On the Crown’s case, the MPs pointed out that they had given evidence and that their defence reflected that the Crown’s case was very weak. They had denied the evidence by the Crown’s witnesses and said all they did was to explain to the people their constitutional rights. The petitions delivery banning order which was said to have been contravened by them, they submitted, was unlawful. They denied that the riot by the people followed after they had encouraged them to continue with the delivery of the petitions. On the counts of murder, they informed the court that there was no iota of evidence incriminating them.

In response, the Crown also raised a legal point to the effect that the High Court lacked jurisdiction to entertain the matter by reason of it being functus officio. On the merits, the Crown contended that the MPs moved an application in terms of Section 174(4) of the Criminal Procedure and Evidence Act No. 67 of 1938 to be acquitted and discharged but such application was declined. The Crown submitted that the evidence against the MPs was so strong such that if they were released on bail, they would evade trial. Their release on bail, according to the Crown, would jeopardise the proper functioning of the criminal justice system.

Judge Dlamini, when dealing with the point raised by the Crown compelling the accused persons to seek leave of the Supreme Court before filing the present application, said from the judgment of the Supreme Court, it was clear that the court referred to the bail application filed by the MPs before the same court (Supreme Court). “The Supreme Court held that the applicants ought to apply for leave to re-instate that bail application. It certainly did not refer to the bail application serving before this court. In that regard, the point taken at the instance of the respondent (Crown) stands to fail,” said the judge.

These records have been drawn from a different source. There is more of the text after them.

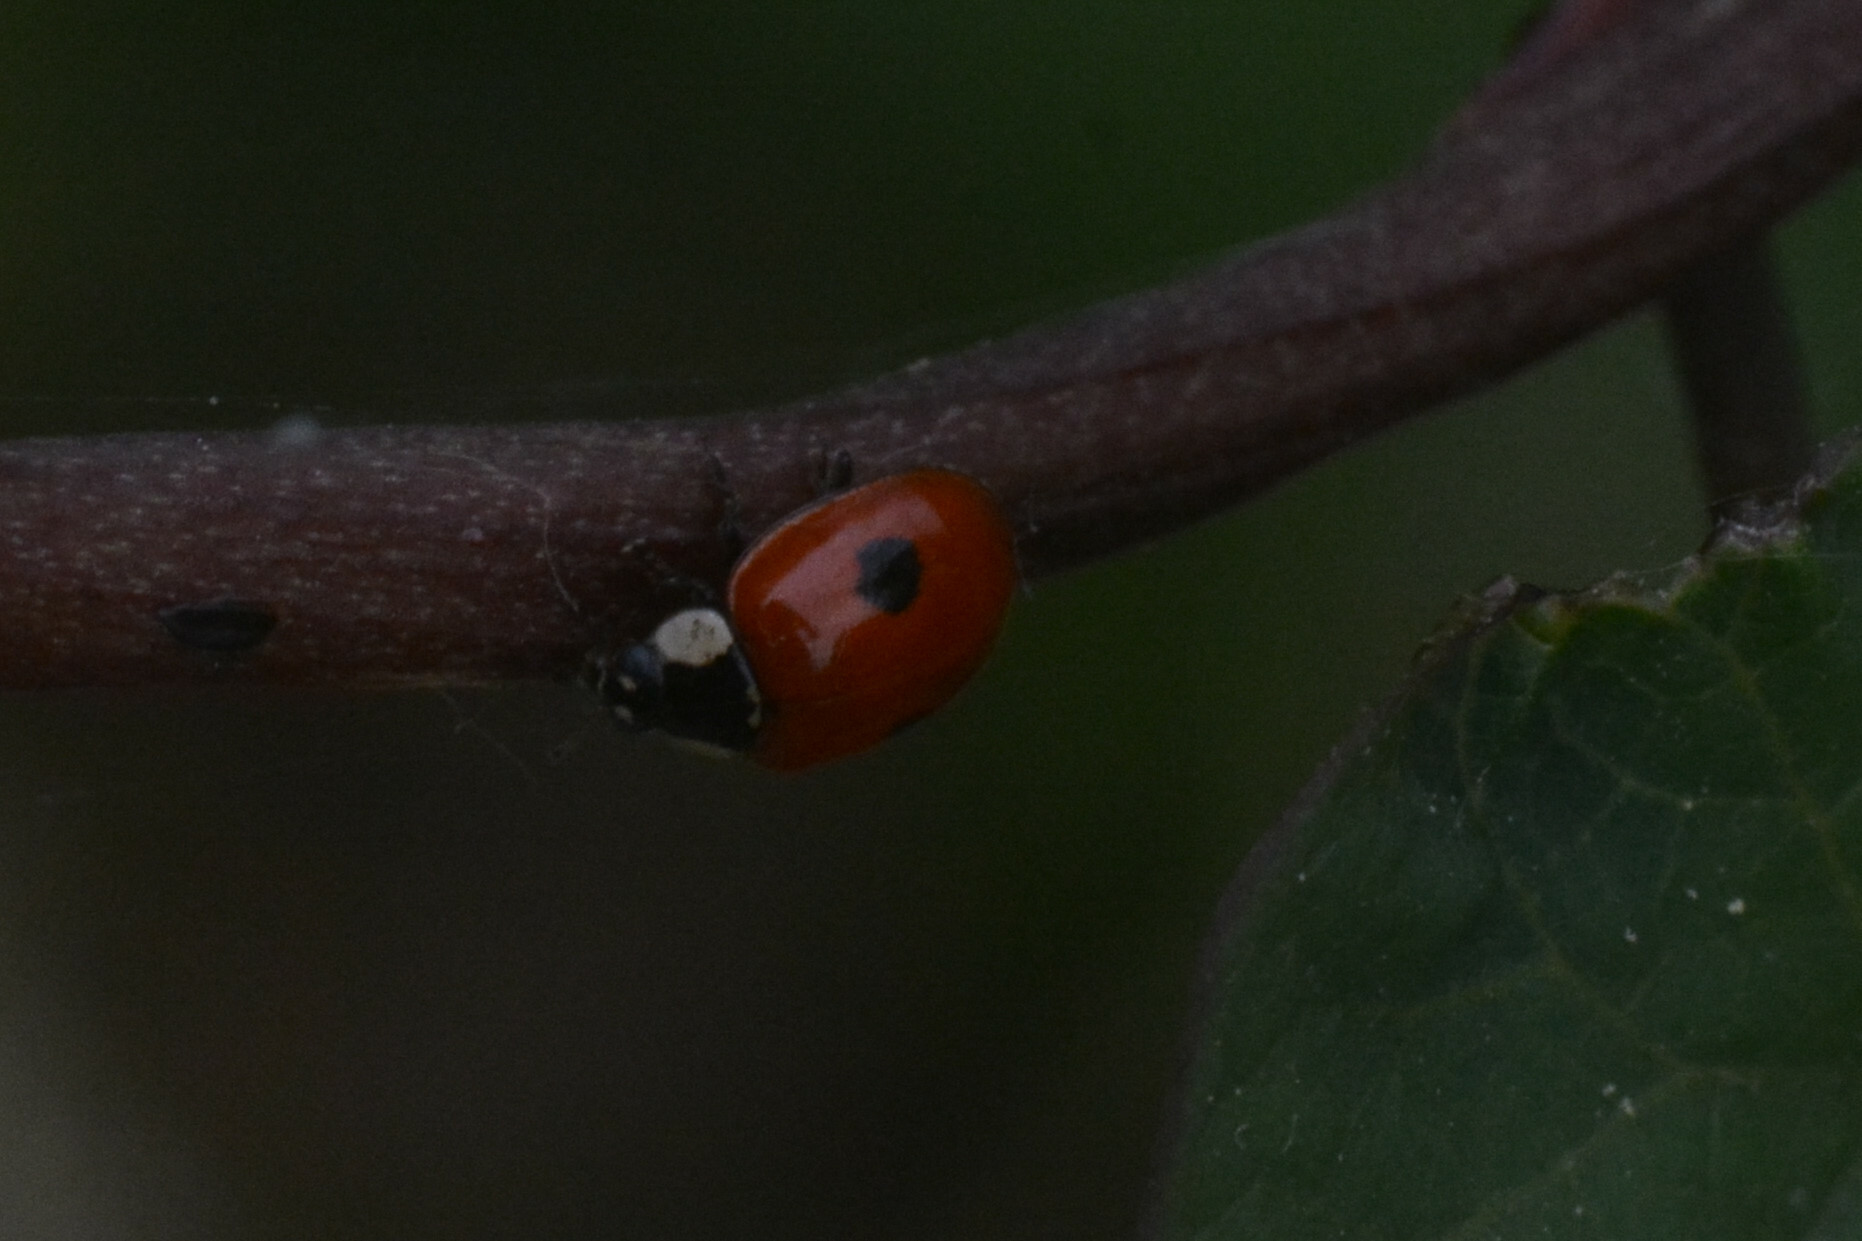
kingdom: Animalia
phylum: Arthropoda
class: Insecta
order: Coleoptera
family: Coccinellidae
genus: Adalia
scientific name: Adalia bipunctata
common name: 2-spot ladybird
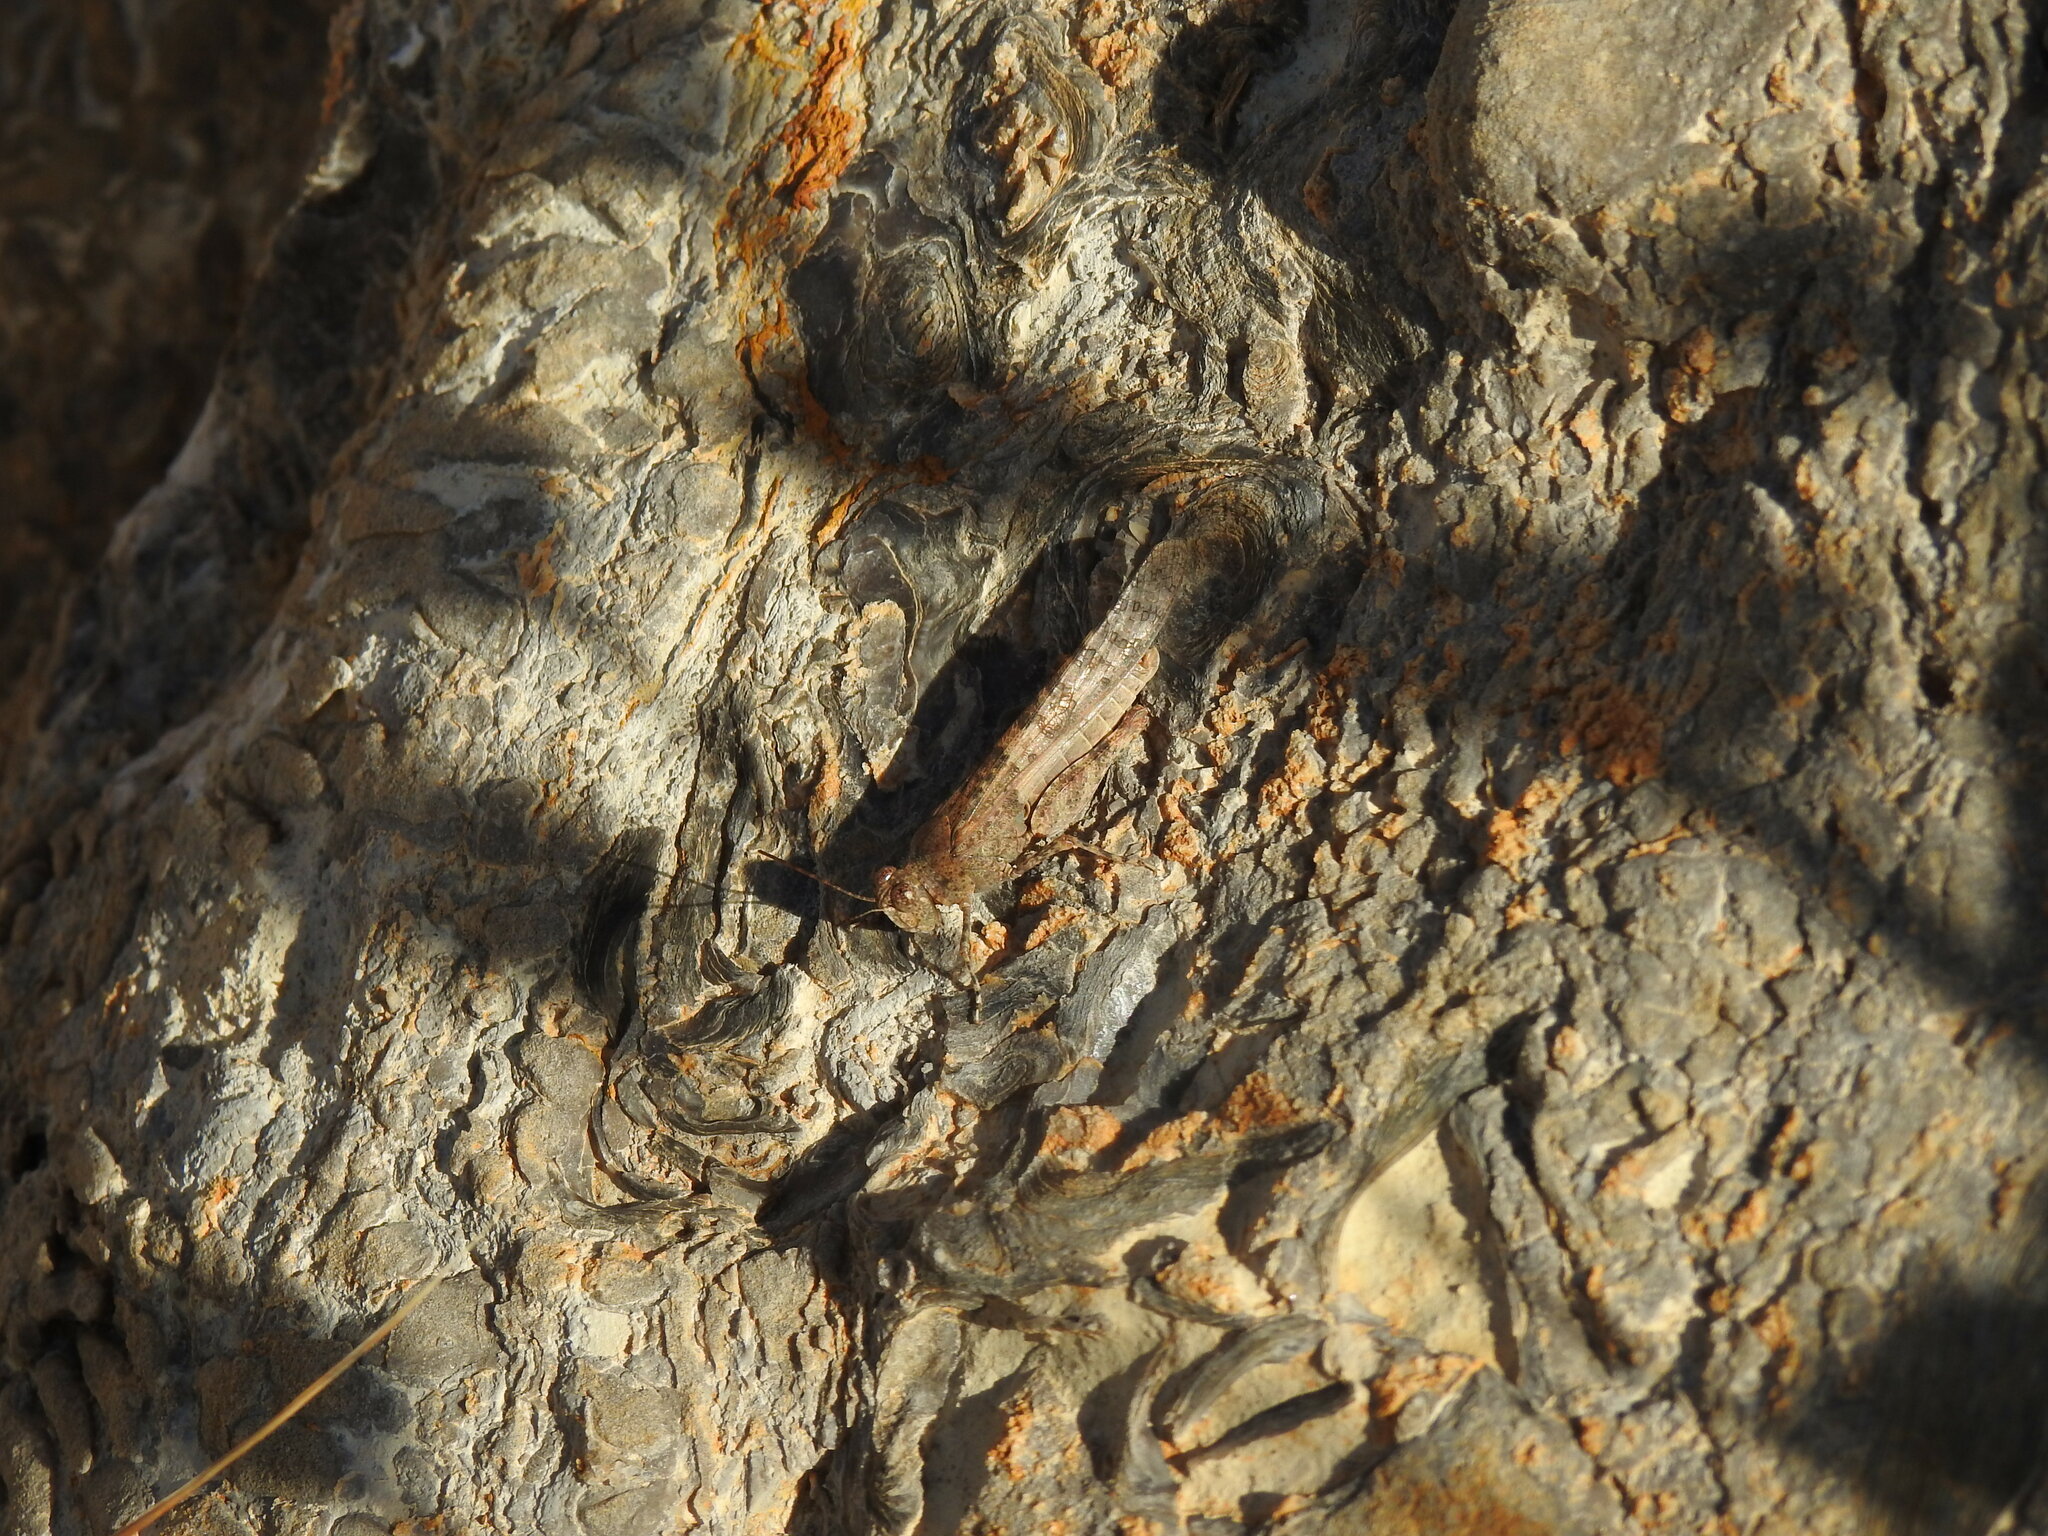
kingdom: Animalia
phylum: Arthropoda
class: Insecta
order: Orthoptera
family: Acrididae
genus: Sphingonotus
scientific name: Sphingonotus rubescens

When Judge Dlamini dismissed the MPs’ third bail application on December 15, 2022, MP Dube said the judge had done a good thing by not granting their application for bail. The judge had also dismissed the Crown’s application to reopen its case. When MP Dube first told them that the dismissal of their bail application would work to their advantage, he had to explain himself as what he said was seemingly unexpected.

Conditions

When commending Judge Dlamini on her decision to deny them bail, MP Dube said if their application had been granted, stringent conditions would have been attached, which would not have been favourable to them. Ngwane National liberatory Congress (NNLC) President Sibongile Mazibuko chipped in and asked if the MPs would have returned to Parliament.

MP Dube explained that their release from custody would have seen them being constantly monitored. He said during the monitoring, their lives would have been in danger ‘because they have started shooting people’. “So, (Judge) Mumcy has done a good job by not releasing us. We are safe where we are,” said MP Dube. One of the MPs who had joined their incarcerated colleagues’ supporters enquired from MP Dube: “How are you safe when they sometimes assault you?”The Ngwempisi MP explained that the issue had been fixed and those who were responsible for assaulting them had apologised and the matter was put to bed. He said the Correctional officers realised their error and apologised.